Deconstructing Disbelief

Games are often criticized when their gameplay doesn’t reinforce the themes of or characters in their story. This interplay between systems and stories is what fascinates me most about games, but even I have to admit that it’s a rather odd criticism when you think about it. I’m not really criticizing the story: not the narrative, the themes, or the presentation of such, nor the pacing, the dialogue, or character development. I’m also not really criticizing the gameplay: not the controls, the difficulty, the balancing, nor the entertainment value. Instead, I’m criticizing how all those things interact with each other. It’s not really a criticism of art or craft but of form, a meta quality that seeks to judge how well a video game is at being a video game (and which — unfortunately — can lead to distracting discussions about the definition of “video game”).

Here, at this formal level, when we start dissecting the meta elements of a game we risk descending into an endless spiral of cynical deconstruction. At this level, there are always a plethora of logical issues with gameplay and story because at this level you start deconstructing the abstract shortcuts that all storytelling requires. You start deconstructing your own suspension of disbelief, and no medium can survive that.

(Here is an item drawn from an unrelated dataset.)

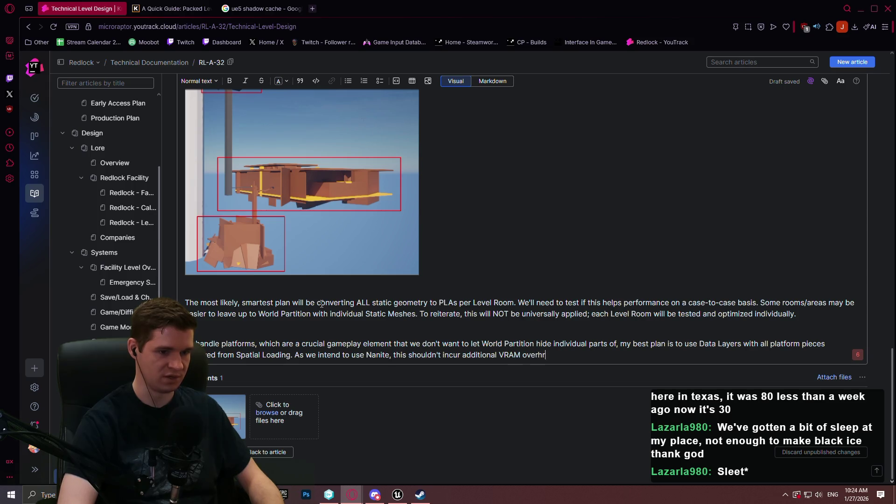
{"action": "key", "text": "BackSpace"}
{"action": "key", "text": "BackSpace"}
{"action": "key", "text": "BackSpace"}
{"action": "type", "text": "ead"}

We don’t automatically question who holds the camera in a movie: “It’s right there, in the actor’s face, so why can’t he see it? Why can’t anyone see it? What possible logical reason is there for these people to ignore such an intrusive, persistent, and obvious stalker?” This problem becomes even more egregious in CG scenes, when directors can make a camera sweep and swoop in blatantly unrealistic and unbelievable ways.

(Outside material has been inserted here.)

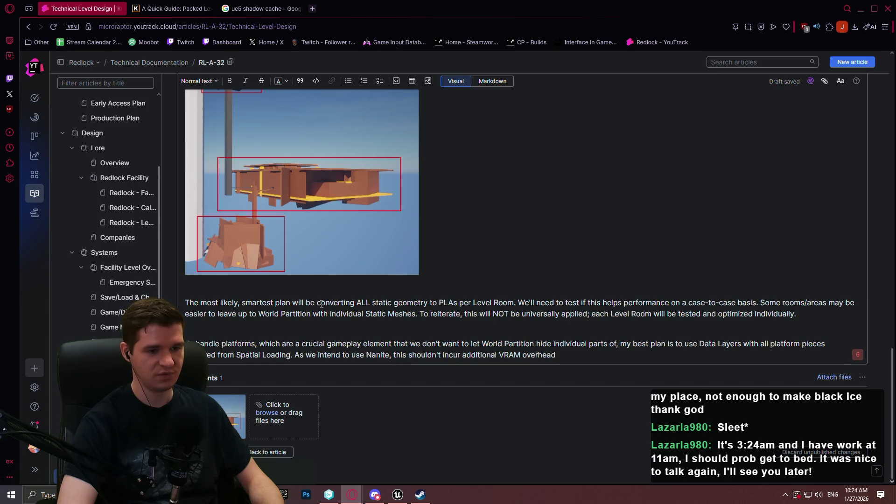
{"action": "type", "text": "from the meshes t"}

We don’t automatically question the omniscient narrator of a novel: “Who is this person? Is it even a person? How does he/she/it know what everyone else is thinking?” The story never gives any indication that there is an omniscient being in this world, and it never tries to explain why this omniscient being is interested in these characters. It’s introduced as a narrative element but never explored or explained or even acknowledged. It’s one of the most consistent and galling plot holes in all of fiction!

We don’t automatically question why stage actors don’t acknowledge the audience: “We’re kind of hard to miss. In fact, the seating area is often bigger than the stage itself, so to pretend they can’t see us is just intellectually insulting. It’s also a gross misuse of the medium: Why even participate in a medium with a live audience if you’re not going to interact with that audience? You’re ignoring the very thing that defines your medium!”

So how come we question video games when a character does something we think they shouldn’t be able to do and vice versa? Why do they come back to life? Why do they regenerate health? Why can’t they pick up an enemy’s weapon? Why can’t they go through this door or jump on that ledge or climb those ladders?

All stories in all mediums require some suspension of disbelief, some assumed truths that allow the storyteller to tell the story. If we demand that a story contort itself to fit the confines of its medium, then we limit the number of stories that can be told in that medium. If we demand that every game must tell a story that perfectly conforms to player agency, then we must also demand every movie be a found-footage movie or that every book be written in first-person or that every play must acknowledge the audience. It’s always nice when a story does embrace its medium in some clever way, but such stories are the exception rather than the rule. For the most part, we assume the camera is invisible in a movie, we don’t question the omniscient narrator in a book, and we imagine a fourth wall between us and the stage actors because that allows those storytellers to tell a greater variety of stories in a greater variety of ways.

(Bob Chapman as “MovieBob” over at The Escapist wrote a good article about this kind of criticism in film, and he dubbed these supposed flaws “inconsequential sins of inconsistency.” That always struck me as a perfect description because it sums up both why people complain about these things and why they don’t actually matter.)

For example, on Gamasutra, Stuart Scott writes about The Last of Us, noting: “As Tess moves the conversation to highly pertinent matters I have wandered away from her and out of ear shot to see what this shiny item laying in a dark corner is. In that moment I am transported from this bleak world back to my living room and I am suddenly incredibly aware that I am actually playing a game.”

But you are playing a video game. Why is that such a bad thing?

(At this point, it’s worth noting that these “inconsequential sins of inconsistency” are not examples of ludonarrative dissonance, even if they do represent a dissonance between the fantasy of the story and the reality of the medium. This is something Chris Franklin of Errant Signal discusses in a recent post that is worth reading.)

I wonder if in our attempts to legitimize gaming, we’ve become hyper critical of it, demanding a level of internal and external consistency that’s just absurd. Leigh Alexander wrote long ago that engagement is a choice, and I’ve always taken that to heart. All stories require some level of abstraction from reality, and each medium comes with its own unique abstractions.

While playing GTA V, I ran across a street to get into a cab and was subsequently hit by a truck. Franklin lost a lot of health, but he didn’t die. He got up, got in the cab, and I continued playing unimpeded. And I don’t think any less of GTA V because of it.